Union of Arrays with Duplicates

Given two arrays a[] and b[],the task is to find the number of elements in the union between these two arrays.

The Union of the two arrays can be defined as the set containing distinct elements from both arrays. If there are repetitions, then only one element occurrence should be there in the union.

Note:Elements of a[] and b[] are not necessarily distinct.

Examples

Input: a[] = [1, 2, 3, 4, 5], b[] = [1, 2, 3]
Output: 5
Explanation: Union set of both the arrays will be 1, 2, 3, 4 and 5. So count is 5.

Input: a[] = [85, 25, 1, 32, 54, 6], b[] = [85, 2] 
Output: 7
Explanation: Union set of both the arrays will be 85, 25, 1, 32, 54, 6, and 2. So count is 7.

Input: a[] = [1, 2, 1, 1, 2], b[] = [2, 2, 1, 2, 1] 
Output: 2
Explanation: We need to consider only distinct. So count of elements in union set will be 2.

Constraints:
1 ≤ a.size(), b.size() ≤ 10⁶
0 ≤ a[i], b[i] ≤ 10⁵

Approach 01:

#include <vector>
#include <unordered_set>
using namespace std;

class Solution {
public:
    // Function to return the count of number of elements in the union of two arrays
    int findUnion(vector<int>& arrayA, vector<int>& arrayB) {
        unordered_set<int> uniqueElements;
        
        // Add elements from the first array to the set
        for (int element : arrayA) {
            uniqueElements.insert(element);
        }

        // Add elements from the second array to the set
        for (int element : arrayB) {
            uniqueElements.insert(element);
        }

        // Return the number of unique elements
        return uniqueElements.size();
    }
};

class Solution:
    # Function to return the count of number of elements in the union of two arrays
    def findUnion(self, arrayA, arrayB):
        uniqueElements = set()
        
        # Add elements from the first array to the set
        for element in arrayA:
            uniqueElements.add(element)
        
        # Add elements from the second array to the set
        for element in arrayB:
            uniqueElements.add(element)
        
        # Return the number of unique elements
        return len(uniqueElements)

Time Complexity

• Inserting Elements into Set:
  • Inserting an element into an unordered set takes average \( O(1) \) time, but in the worst case (when a hash collision occurs), it could take \( O(n) \). However, in practice, the average case is \( O(1) \).
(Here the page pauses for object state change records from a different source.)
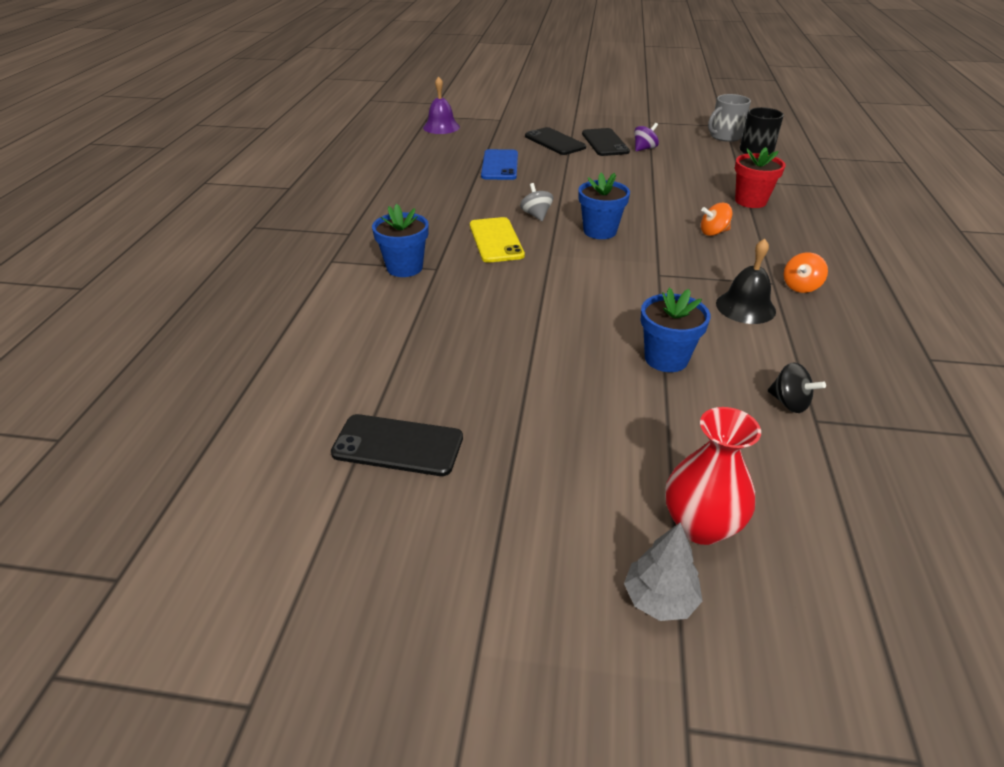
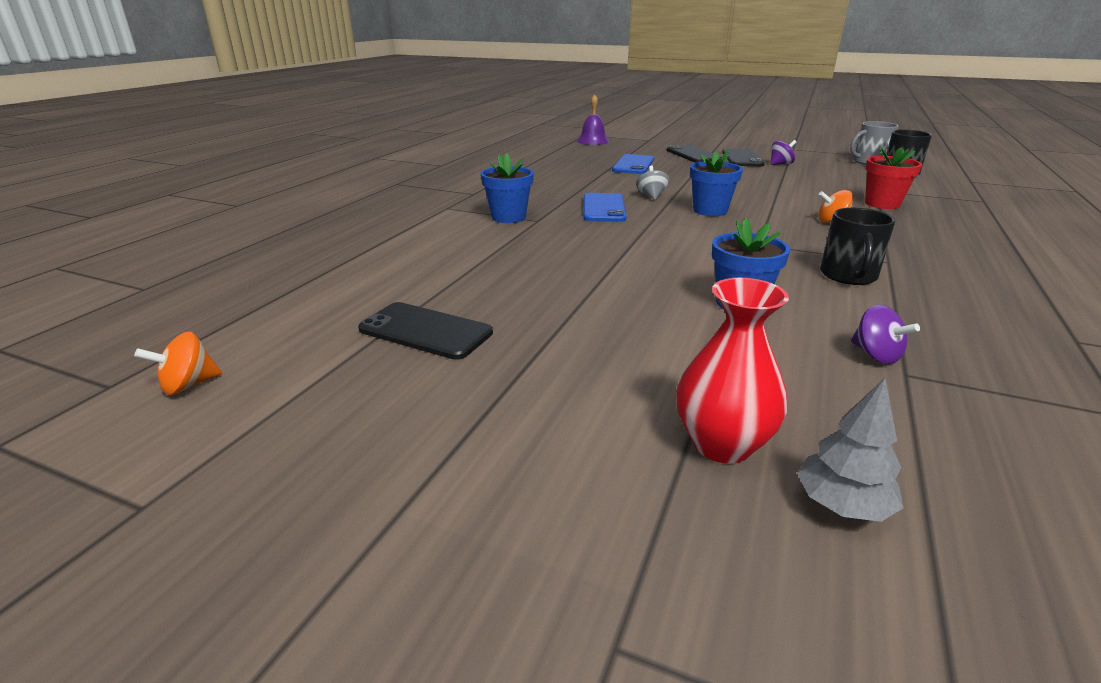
camera: 15 degrees right, 10 degrees down
(496, 240) = (604, 208): yellow phone -> blue phone
(660, 599) = (640, 503): grey tree -> grey tree (842, 505)
(745, 307) = (848, 275): black bell -> black mug
(789, 403) = (876, 355): black spinning top -> purple spinning top
(800, 286) = (920, 267): orange spinning top -> orange spinning top (188, 385)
Hence, the insertion of all elements from both arrays takes:
    \( O(n + m) \), where \( n \) and \( m \) are the sizes of arrayA and arrayB, respectively.
• Overall Time Complexity:

  The total time complexity is:
  \( O(n + m) \), where \( n \) is the length of arrayA and \( m \) is the length of arrayB.

Space Complexity

• Storage for Unordered Set:
  • We store each unique element from both arrays in an unordered set. In the worst case, all elements in the arrays are unique, resulting in a space complexity of: \( O(n + m) \), where \( n \) and \( m \) are the sizes of arrayA and arrayB.
• Overall Space Complexity:

  The total space complexity is: \( O(n + m) \), where \( n \) is the length of arrayA and \( m \) is the length of arrayB.